Extintor da Igreja do Desterro com prazo de validade vencido em dezembro do ano passado
Para piorar ainda mais as coisas, por motivos similares à Igreja do Desterro, alguns museus da capital maranhense estão fechados para visitação pública. Estas casas de cultura situadas no Centro Histórico tiveram suas portas trancadas, com o pretexto de intermináveis reformas. Enumera-se a esse triste cenário, a ‘Casa de Nhozinho’ e o ‘Museu de Artes Visuais’, que têm como endereço a Rua Portugal. O ‘Museu no Negro’ (Cafua das Mercês), na Rua Jacinto Maia, também está fechado para uma reforma que já se arrasta há mais de um ano.
Vale dizer que o Centro de Cultura Popular Domingos Vieira Filho, localizado na Rua 28 de Julho, recentemente foi fechado para recuperação do seu telhado, mas já abriu suas portas ao público.

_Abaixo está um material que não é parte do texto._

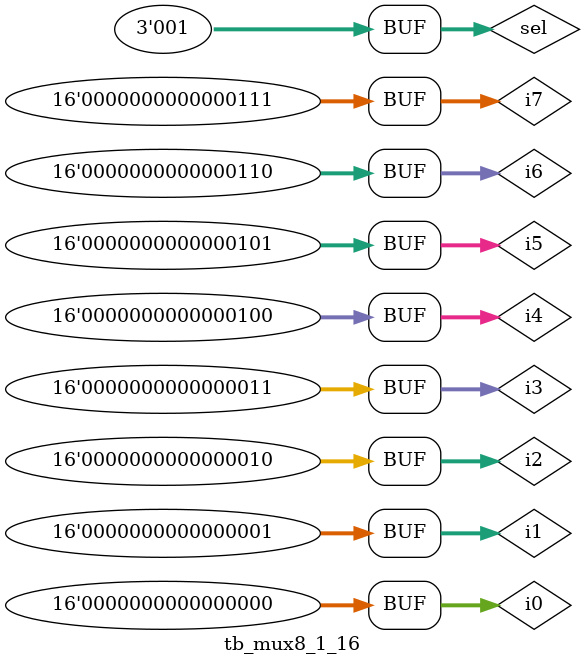
<source format=v>
`timescale 1ns / 1ps

module mux8_1_16(
		output reg [15:0] o,
		input[15:0] i0, i1, i2, i3, i4, i5, i6, i7,
		input[2:0] sel);
	//reg[15:0] o;
	
	always @ (i0 or i1 or i2 or i3 or i4 or i5 or i6 or i7 or sel)
	case(sel)
		0: o= i0;
		1: o= i1;
		2: o= i2;
		3: o= i3;
		4: o= i4;
		5: o= i5;
		6: o= i6;
		7: o= i7;
	endcase

endmodule

module tb_mux8_1_16;
	reg[15:0] i0, i1, i2, i3, i4, i5, i6, i7;
	reg[2:0] sel;
	wire[15:0] o;
	
	mux8_1_16 m(o, i0, i1, i2, i3, i4, i5, i6, i7, sel);
	
	initial
	begin
		i0=0; i1=1; i2=2; i3=3; i4=4; i5 = 5; i6=6; i7=7;
		#10 sel=0;
		#10 sel=1;
		#10 sel=2;
		#10 sel=3;
		#10 sel=4;
		#10 sel=5;
		#10 sel=6;
		#10 sel=7;
		#10 sel=6;
		#10 sel=1;
	end
endmodule

</source>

Por outro lado, imaginou-se que, com a junção das secretarias de Estado da Cultura e Turismo, a valorização e investimentos em prol do acervo maranhense fossem ganhar prioridade, mas pelo visto, o título de Cidade Cultural, Patrimônio da Humanidade, cedido à São Luís pela Unesco, em 1997, no que depender destes benefícios, vai ficar mesmo do jeito que está: depreciado, desgastado e comprometido.